#### Instructions for the task
Count the lines in the listing below that contain the string "перевірити", treating uppercase and lowercase as different. Reply with the number only.

Segment Start: Record extracts

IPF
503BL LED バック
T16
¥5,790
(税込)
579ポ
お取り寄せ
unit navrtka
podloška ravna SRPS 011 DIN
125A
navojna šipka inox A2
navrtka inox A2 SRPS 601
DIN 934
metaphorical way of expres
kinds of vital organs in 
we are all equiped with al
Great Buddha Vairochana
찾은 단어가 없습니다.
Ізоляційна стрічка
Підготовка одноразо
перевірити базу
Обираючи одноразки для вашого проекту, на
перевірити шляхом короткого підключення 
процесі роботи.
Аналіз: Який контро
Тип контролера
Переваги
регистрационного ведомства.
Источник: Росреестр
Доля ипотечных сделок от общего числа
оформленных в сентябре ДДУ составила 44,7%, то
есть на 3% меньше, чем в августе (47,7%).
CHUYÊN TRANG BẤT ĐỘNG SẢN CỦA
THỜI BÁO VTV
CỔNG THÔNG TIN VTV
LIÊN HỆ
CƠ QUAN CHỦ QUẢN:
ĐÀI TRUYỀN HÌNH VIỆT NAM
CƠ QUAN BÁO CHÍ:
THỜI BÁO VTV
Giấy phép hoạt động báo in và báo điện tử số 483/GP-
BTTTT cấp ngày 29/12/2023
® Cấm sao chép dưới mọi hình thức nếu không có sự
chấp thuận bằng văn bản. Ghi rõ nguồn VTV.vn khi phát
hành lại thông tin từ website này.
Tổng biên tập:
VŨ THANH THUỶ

Segment End: Record extracts

#### Solution
2